*** Opening Page extract ***

The ITUC affiliates in Chad are the Confédération Libre des Travailleurs du Tchad (CLTT) and the Union des Syndicats du Tchad (UST).
Freedom of association / Right to organise
The law prohibits anti-union discrimination.
Restrictions on trade unions' right to organise their administration:
- Restrictions on the right to freely organise activities and formulate programmes
- The Labour Code stipulates that unions must present their financial accounts and the corresponding receipts without delay at the request of a labour inspector. According to the ILO, this provision could be used as the basis for acts of government interference in trade union activities.
Categories of workers prohibited or limited from forming or joining a union, or from holding a union office:
- Armed forces
Right to strike
Barriers to lawful strike actions:
- Other excessively complex or time-consuming formalities to call a strike
- The law of 9 May 2007 regulating the right to strike in public services established a Conciliation Council whose composition is determined by the government and to which all collective disputes must be submitted. This mandatory procedure considerably lengthens the period before a strike can start.
- Other undue, unreasonable or unjustified prerequisites
- The law of 9 May 2007 regulating the right to strike in public services also requires the "possible" duration of a strike to be declared, even though, according to the ILO, unions should have the right to call unlimited strike action.
Limitations or ban on strikes in certain sectors:
- Discretionary determination or excessively long list of "services of public utility" in which a minimum operational service is can be imposed in the event of strikes
- The list of public services considered "essential" has been significantly extended. Workers in the broadcasting industry, the postal services, abattoirs and nine more categories of services may be "requisitioned" by the relevant ministerial authorities as well as by local authorities. It should be noted that strikes are permitted in these sectors providing that a minimum service is ensured, but it is up to the public authorities to determine, at their own discretion, the minimum services to be provided and the number of employees required to ensure them.

*** Closing Page extract ***
*** Opening Material provided ***

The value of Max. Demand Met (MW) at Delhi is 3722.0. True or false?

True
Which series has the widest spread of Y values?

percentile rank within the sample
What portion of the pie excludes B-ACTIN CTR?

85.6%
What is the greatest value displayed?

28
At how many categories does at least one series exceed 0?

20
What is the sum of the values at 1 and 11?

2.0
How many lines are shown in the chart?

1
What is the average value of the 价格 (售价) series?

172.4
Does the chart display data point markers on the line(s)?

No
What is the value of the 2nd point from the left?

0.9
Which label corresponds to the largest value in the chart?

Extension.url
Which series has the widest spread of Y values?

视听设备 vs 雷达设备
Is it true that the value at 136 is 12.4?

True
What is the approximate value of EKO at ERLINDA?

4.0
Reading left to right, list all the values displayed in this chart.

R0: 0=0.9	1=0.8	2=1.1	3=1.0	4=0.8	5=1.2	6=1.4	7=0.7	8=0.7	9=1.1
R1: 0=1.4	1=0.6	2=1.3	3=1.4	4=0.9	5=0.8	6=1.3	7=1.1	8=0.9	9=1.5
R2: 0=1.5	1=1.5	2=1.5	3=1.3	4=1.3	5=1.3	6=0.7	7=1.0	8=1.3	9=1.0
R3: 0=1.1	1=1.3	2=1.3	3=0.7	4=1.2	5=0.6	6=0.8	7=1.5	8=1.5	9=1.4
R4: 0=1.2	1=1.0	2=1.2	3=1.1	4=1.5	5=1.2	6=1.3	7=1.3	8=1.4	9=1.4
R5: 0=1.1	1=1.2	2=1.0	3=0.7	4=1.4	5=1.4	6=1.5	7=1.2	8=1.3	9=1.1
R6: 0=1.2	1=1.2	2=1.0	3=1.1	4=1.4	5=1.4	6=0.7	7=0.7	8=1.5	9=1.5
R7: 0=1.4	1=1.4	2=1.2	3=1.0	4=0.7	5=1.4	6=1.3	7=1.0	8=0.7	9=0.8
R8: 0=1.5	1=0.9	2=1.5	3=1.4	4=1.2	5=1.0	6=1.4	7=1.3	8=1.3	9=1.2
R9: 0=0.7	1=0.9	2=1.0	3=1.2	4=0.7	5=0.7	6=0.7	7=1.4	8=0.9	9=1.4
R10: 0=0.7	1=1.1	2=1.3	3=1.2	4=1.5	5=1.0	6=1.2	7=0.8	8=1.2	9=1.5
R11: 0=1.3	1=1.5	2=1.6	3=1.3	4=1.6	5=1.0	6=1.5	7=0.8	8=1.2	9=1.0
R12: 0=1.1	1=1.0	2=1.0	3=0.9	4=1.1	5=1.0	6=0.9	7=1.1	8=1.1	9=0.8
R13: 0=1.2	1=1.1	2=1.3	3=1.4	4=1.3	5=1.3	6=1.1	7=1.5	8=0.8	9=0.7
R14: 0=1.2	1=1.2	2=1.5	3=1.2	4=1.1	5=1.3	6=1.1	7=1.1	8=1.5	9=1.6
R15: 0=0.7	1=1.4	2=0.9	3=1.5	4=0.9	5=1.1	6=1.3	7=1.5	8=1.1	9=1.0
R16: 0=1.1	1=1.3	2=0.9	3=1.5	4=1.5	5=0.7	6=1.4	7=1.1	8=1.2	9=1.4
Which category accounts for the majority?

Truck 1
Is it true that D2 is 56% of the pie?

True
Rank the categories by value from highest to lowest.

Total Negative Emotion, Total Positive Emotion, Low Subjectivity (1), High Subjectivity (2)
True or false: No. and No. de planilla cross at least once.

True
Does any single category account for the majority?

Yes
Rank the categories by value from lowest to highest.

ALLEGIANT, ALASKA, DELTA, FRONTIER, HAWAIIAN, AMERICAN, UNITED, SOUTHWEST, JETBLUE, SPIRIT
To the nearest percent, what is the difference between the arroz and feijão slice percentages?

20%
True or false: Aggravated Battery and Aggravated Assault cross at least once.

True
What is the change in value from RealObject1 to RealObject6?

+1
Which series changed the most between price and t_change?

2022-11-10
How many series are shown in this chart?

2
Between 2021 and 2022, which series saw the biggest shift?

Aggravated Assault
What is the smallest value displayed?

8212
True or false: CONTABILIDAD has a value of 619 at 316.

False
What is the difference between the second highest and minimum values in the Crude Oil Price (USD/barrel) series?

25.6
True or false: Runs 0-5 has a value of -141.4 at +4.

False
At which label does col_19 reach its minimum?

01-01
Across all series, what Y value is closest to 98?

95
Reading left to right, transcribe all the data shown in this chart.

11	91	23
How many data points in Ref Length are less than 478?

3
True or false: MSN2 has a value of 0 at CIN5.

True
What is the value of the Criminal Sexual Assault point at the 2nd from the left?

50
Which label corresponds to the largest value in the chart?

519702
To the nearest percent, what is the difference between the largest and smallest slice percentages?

*** Closing Material provided ***

#### Study questions
A. Update the text on trade union rights in Chad from "The ITUC affiliates" to "trade union activities.", replacing "ILO" with "International Labour Organization".
B. According to the text on trade union rights in Chad, to what body must all collective disputes be submitted under the law of 9 May 2007?
C. Translate this sentence from the text on trade union rights in Chad into Spanish: "The law prohibits anti-union discrimination."
This listing has no connection to the text on trade union rights in Chad.

#### Numbered responses
A.
The ITUC affiliates in Chad are the Confédération Libre des Travailleurs du Tchad (CLTT) and the Union des Syndicats du Tchad (UST).
Freedom of association / Right to organise
The law prohibits anti-union discrimination.
Restrictions on trade unions' right to organise their administration:
- Restrictions on the right to freely organise activities and formulate programmes
- The Labour Code stipulates that unions must present their financial accounts and the corresponding receipts without delay at the request of a labour inspector. According to the International Labour Organization, this provision could be used as the basis for acts of government interference in trade union activities.

B. A Conciliation Council whose composition is determined by the government.

C. La ley prohíbe la discriminación antisindical.